Students Upset; Campus Police Can Search Rooms Without Warrant
Taken from the March 19, 1996 issue of the Daily Tar Heel.

Dawn Prince
STAFF WRITER

Angry Appalachian State University students say their constitutional rights are being violated by a new policy that allows officials to conduct surprise searches of their residence hall rooms.

The new policy, which began in January, allows campus police and other university officials to search any residence hall room without a search warrant and without the student's permission.

Rick Geis, director of residence life, said the new policy was intended to curb campus drug use. "What we're saying is, if you use drugs at Appalachian and we locate it, we're going to send you home," he said.

"We don't feel like we're violating anybody's rights."

Maggie James, a freshman majoring in education had two violations -- both for marijuana -- within 24 hours under the new policy.
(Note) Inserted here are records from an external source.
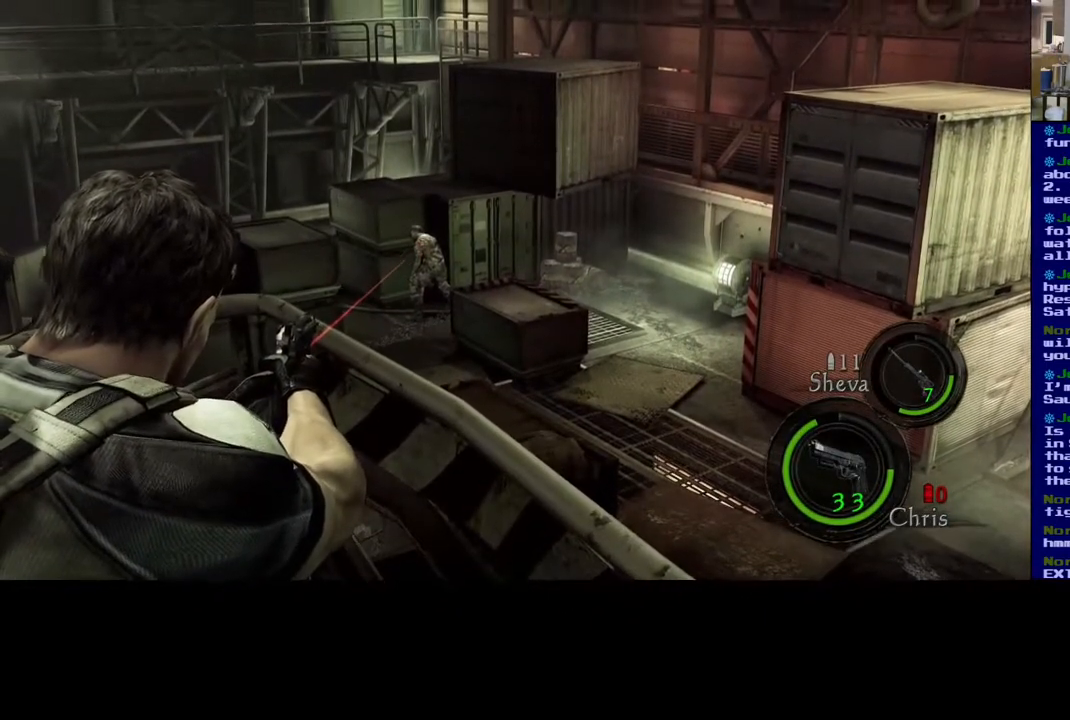
{"dt_ms": 500, "buttons": [], "left_stick": "center", "right_stick": "center", "events": [[183, "right_stick", "up"], [317, "right_stick", "center"]]}
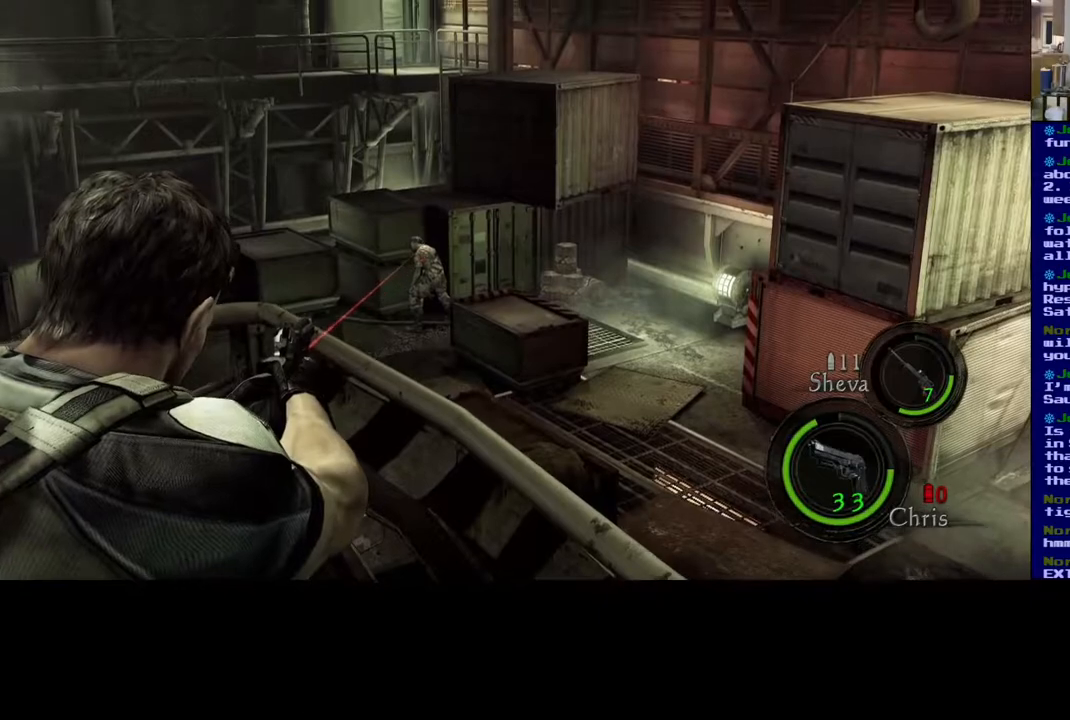
{"dt_ms": 500, "buttons": [], "left_stick": "center", "right_stick": "left", "events": [[217, "right_stick", "up-left"], [283, "right_stick", "center"], [500, "right_stick", "left"]]}
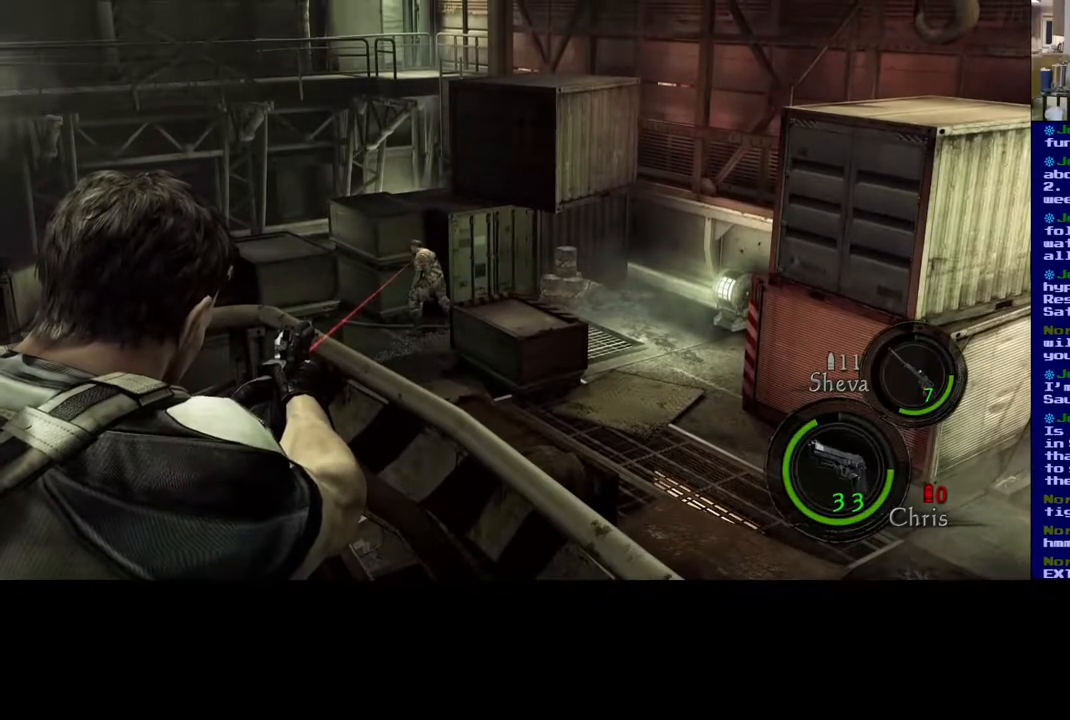
{"dt_ms": 500, "buttons": [], "left_stick": "center", "right_stick": "up", "events": [[117, "right_stick", "center"], [417, "right_stick", "up"]]}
For the violations, she has to go through counseling, do community service, pay a fine and will remain on probation for four months.

"It has lessened drug use in the dorm," James said. "They are doing their job, but they're also violating your rights."

For the three to five years leading up to the new policy, ASU officials had a hard time catching students with drugs because of the delay in obtaining warrants from a Watauga County magistrate, Geis said.

"By the time we'd get back to the hall after securing the warrant, the moment was lost," Geis said, explaining that students either swallowed or flushed the drugs down the toilet before officials returned.

Geis said the cases on campus mostly involved marijuana. Director of Campus Police Roy Tugman estimated that 1 percent of all cases involved drugs other than marijuana.

Tugman said the policy was for administrative searches, not criminal searches, and was therefore permissible under state law.

He said the university had not prosecuted any students who had been found in possession of illegal drugs because the method of obtaining evidence could only be used for administrative discipline. The Boone police department does not get copies of campus police reports, Tugman said.

Tugman said a "reasonable cause" was needed to search rooms.

"We base (the decision whether to conduct a search) on a call from a (resident assistant) or (resident director) or someone in authority," Tugman said.

But student Dana Sigman said the requirements weren't so rigid.

"The problem I have is they have an anonymous phone line. That's all the reasonable evidence they need. So if you have enemies, you can forget it," Sigman said. At press time, it was not possible to confirm that campus police respond to anonymous telephone tips.

Donny Macomson, a junior sociology major at ASU, said he thought it was bad that officials could come into students' rooms, but he was thankful for the administrative nature of the policy.

"The fact that they don't call the real cops almost makes it okay," Macomson said.

Sigman said she didn't feel any better that the policy was administrative rather than criminal. It bothers her that a female student could be, at any time, subjected to two male police officers searching the only space she had to escape from the pressures of school work.

"It's a matter of -- you bar the door or you allow them to search and not make a scene," Sigman said.

Students at ASU have circulated petitions and met with administrators. They are concerned that their rights under the Fourth Amendment, which protects citizens against unreasonable search and seizure, are being violated.

A recent survey by the National Parents' Resource Institute for Drug Education in Atlanta found that one of every five high school seniors smoked marijuana at least once per month.

Officials said they supposed there was no reason to believe that students weren't continuing their usage habits in college.

Although most courts have upheld the right of a university to conduct searches, some have not.